Prophylaxis Against Flares When Starting ULT
When initiating any ULT, strongly recommend concomitant anti-inflammatory prophylaxis for at least 3-6 months: 1
- Colchicine 0.6 mg once or twice daily (up to 1.2 mg/day) 1, 2
- NSAIDs (if colchicine contraindicated or not tolerated) 1
- Low-dose corticosteroids (if both colchicine and NSAIDs contraindicated) 1
Continue prophylaxis until serum urate has been at target for several months and patient is flare-free 1, 5. For patients with tophi, extend prophylaxis for 6 months 5.
Critical Pitfall
Failure to provide prophylaxis when starting ULT is a major cause of treatment failure and patient non-adherence. 4 Patients must be educated that initial flares are expected due to urate mobilization from tissue deposits 2.
Timing of ULT Initiation
ULT can be started during an acute gout flare if the decision has been made that ULT is indicated. 1, 6 This contradicts older teaching but is supported by recent evidence showing no prolongation of acute attacks when allopurinol is initiated during a flare with appropriate anti-inflammatory coverage 6.
Treat-to-Target Strategy
Strongly recommend a treat-to-target approach: 1
- Monitor serum urate levels regularly (every 2-4 weeks initially, then every 6 months once stable)

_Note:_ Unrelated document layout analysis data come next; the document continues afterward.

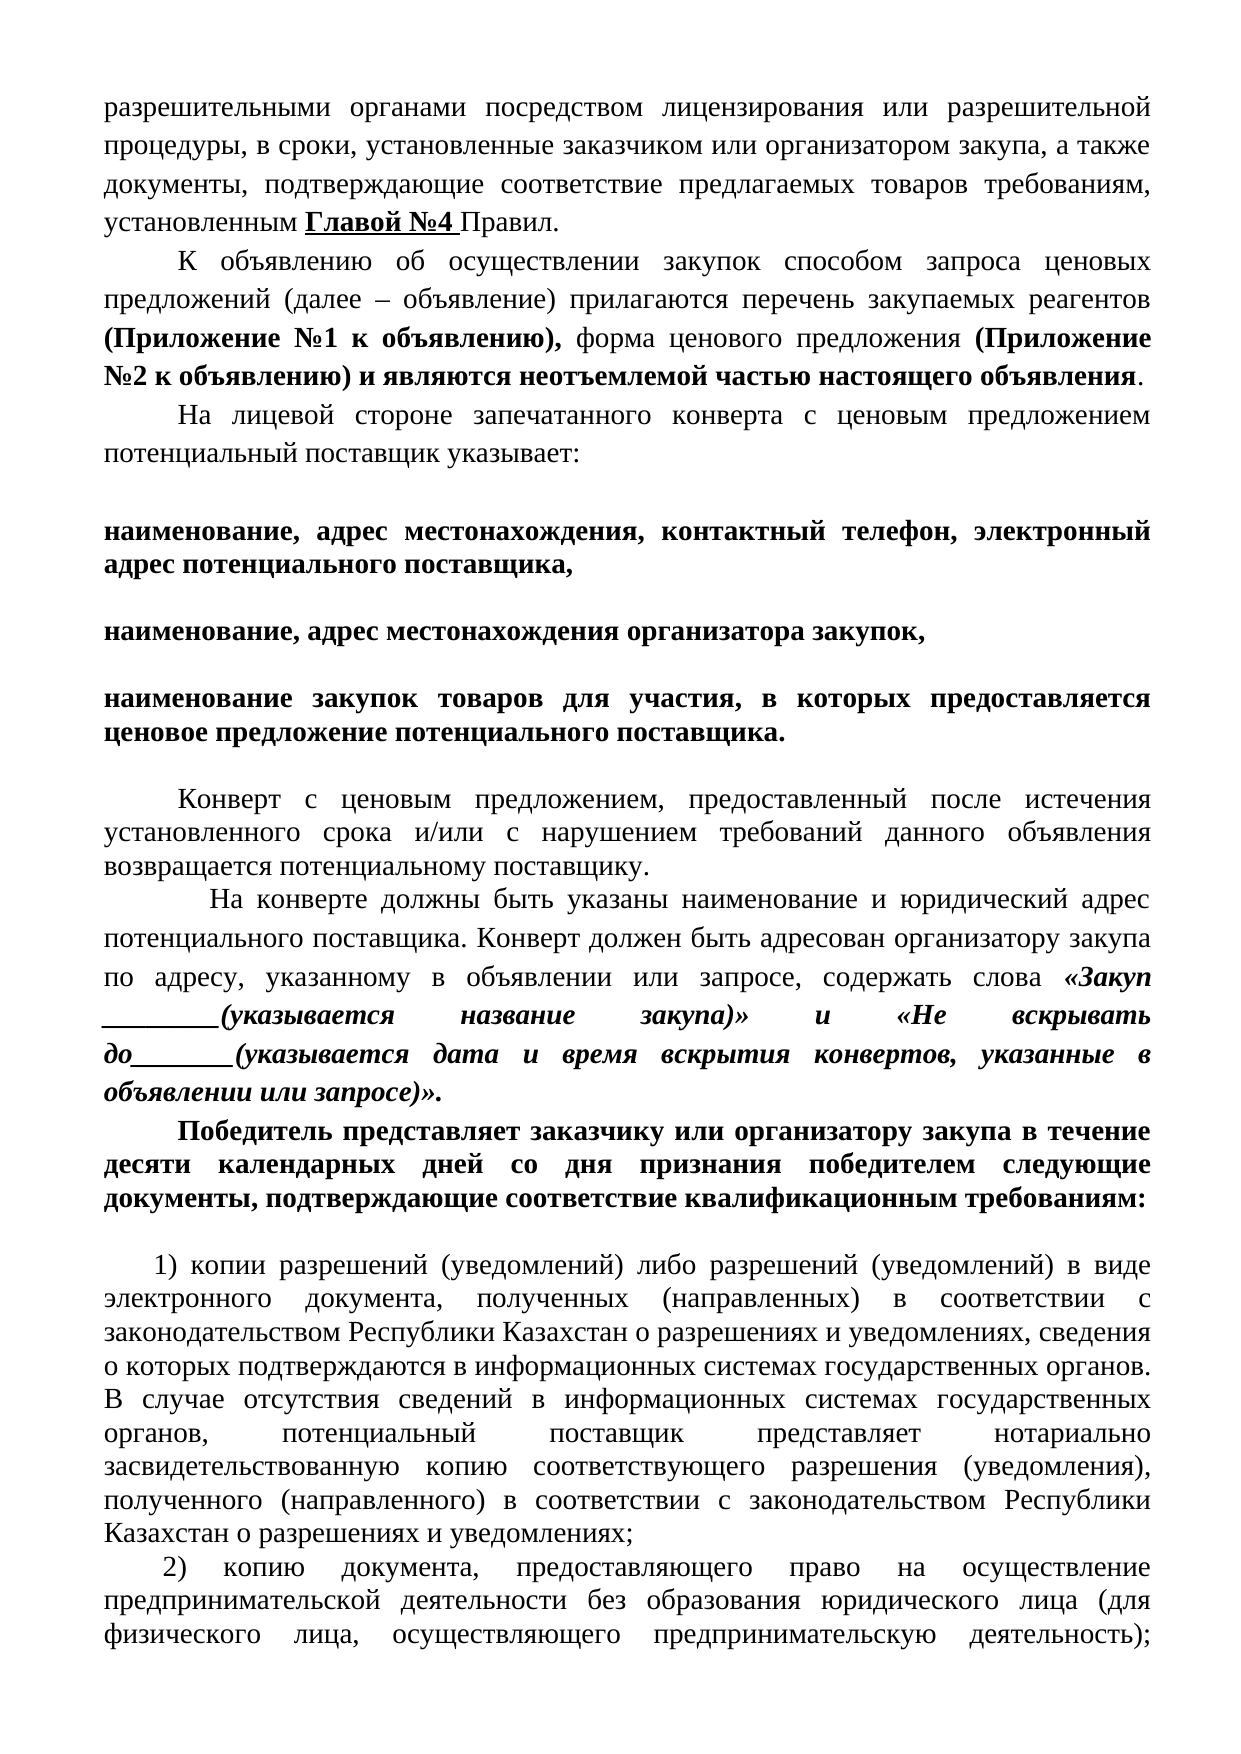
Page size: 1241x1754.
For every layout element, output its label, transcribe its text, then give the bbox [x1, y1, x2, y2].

text К объявлению об осуществлении закупок способом запроса ценовых предложений (далее – объявление) прилагаются перечень закупаемых реагентов (Приложение №1 к объявлению), форма ценового предложения (Приложение №2 к объявлению) и являются неотъемлемой частью настоящего объявления. [103, 243, 1152, 392]
text 1) копии разрешений (уведомлений) либо разрешений (уведомлений) в виде электронного документа, полученных (направленных) в соответствии с законодательством Республики Казахстан о разрешениях и уведомлениях, сведения о которых подтверждаются в информационных системах государственных органов. В случае отсутствия сведений в информационных системах государственных органов, потенциальный поставщик представляет нотариально засвидетельствованную копию соответствующего разрешения (уведомления), полученного (направленного) в соответствии с законодательством Республики Казахстан о разрешениях и уведомлениях; [103, 1213, 1152, 1549]
text Победитель представляет заказчику или организатору закупа в течение десяти календарных дней со дня признания победителем следующие документы, подтверждающие соответствие квалификационным требованиям: [103, 1113, 1152, 1213]
text наименование закупок товаров для участия, в которых предоставляется ценовое предложение потенциального поставщика. [103, 680, 1152, 747]
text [103, 1549, 1152, 1649]
text наименование, адрес местонахождения, контактный телефон, электронный адрес потенциального поставщика, [103, 513, 1152, 580]
text На конверте должны быть указаны наименование и юридический адрес потенциального поставщика. Конверт должен быть адресован организатору закупа по адресу, указанному в объявлении или запросе, содержать слова «Закуп ________(указывается название закупа)» и «Не вскрывать до_______(указывается дата и время вскрытия конвертов, указанные в объявлении или запросе)». [103, 882, 1152, 1108]
text наименование, адрес местонахождения организатора закупок, [103, 613, 1152, 647]
text Конверт с ценовым предложением, предоставленный после истечения установленного срока и/или с нарушением требований данного объявления возвращается потенциальному поставщику. [103, 781, 1152, 882]
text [103, 89, 1152, 238]
text На лицевой стороне запечатанного конверта с ценовым предложением потенциальный поставщик указывает: [103, 397, 1152, 469]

- Titrate ULT dose to achieve and maintain target serum urate <6 mg/dL
- Continue ULT indefinitely; do not stop once target is achieved 1
Management of Tophi
Tophi should be treated medically by achieving sustained serum urate reduction, preferably <5 mg/dL (300 μmol/L). 1 Surgery is only indicated in selected cases such as nerve compression, mechanical impingement, or infection 1.
Lifestyle Modifications
Advise all patients: 1
- Reduce excess body weight
- Perform regular exercise
- Smoking cessation
- Avoid excess alcohol (especially beer) and sugar-sweetened drinks
- Limit purine-rich foods (organ meats, shellfish)
- Encourage consumption of low-fat dairy products and vegetables 5
Special Populations
Renal Impairment
- Allopurinol remains first-line in CKD stage ≥3, but start at lower doses (50-100 mg/day) and titrate carefully 1
- Febuxostat does not require dose adjustment in mild-moderate renal impairment 1, 4
- For colchicine dosing in renal impairment, see specific FDA guidance for prophylaxis and acute treatment 2
Cardiovascular Disease
- Review diuretic use; loop and thiazide diuretics increase uric acid levels 5
- Consider losartan (increases uric acid excretion) if antihypertensive needed 5
- If patient on febuxostat develops new CV event, switch to alternative ULT 1
What NOT to Do
Do not treat asymptomatic hyperuricemia pharmacologically to prevent gout, renal disease, or cardiovascular events. 1 Treatment is only indicated for patients with established gout.